Sorry it didn't work out. That's why it's so important to see these cars in person. Stinks about the long drive, only to be disappointed. Hang in there, there's a car out there just waiting for you. The chase is half the fun....


----------



## Too Many Projects (Nov 15, 2008)

That sucks......sorry to hear your disappointment. I've been there myself and twice as the cars were unloaded from the transport trucks. You're much better off for having seen it in person. 
When are you flying to CA to see the Gold one....


----------



## par4n1 (Jan 28, 2010)

When are you flying to CA to see the Gold one

When pigs fly and they let me to catch a ride

Cheers


----------



## Too Many Projects (Nov 15, 2008)

par4n1 said:


> When pigs fly and they let me to catch a ride
> 
> Cheers


:lol:Not worth the trip in my eyes either. What I see there is a 3-4 year old eBay paint job to maximize the high resale then. The old issues are already surfacing and the appeal/value has dropped in half. Still with all those options and being a driver, it will fetch close to the asking. I would venture a 12k price and a few years to enjoy ownership before a proper restoration. Converts DO bring more than a hardtop any day.


----------



## Unclesams (Jun 5, 2009)

Top goes down, price goes up. Hang in there if you want one that doesn't need a ton of rust work. Most of them do and the few that don't seem to bring 30K plus.


----------

- About this task: Can you reproduce the car forum thread, everything from "Sorry it didn't" down to "half the fun...."?

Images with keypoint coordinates
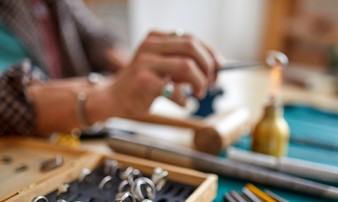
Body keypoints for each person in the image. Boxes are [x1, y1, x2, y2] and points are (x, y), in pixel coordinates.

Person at [0, 0, 221, 136]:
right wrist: (107, 96)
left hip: (73, 136)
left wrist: (144, 72)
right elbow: (6, 96)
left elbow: (94, 36)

- Answer to this exercise:
Sorry it didn't work out. That's why it's so important to see these cars in person. Stinks about the long drive, only to be disappointed. Hang in there, there's a car out there just waiting for you. The chase is half the fun....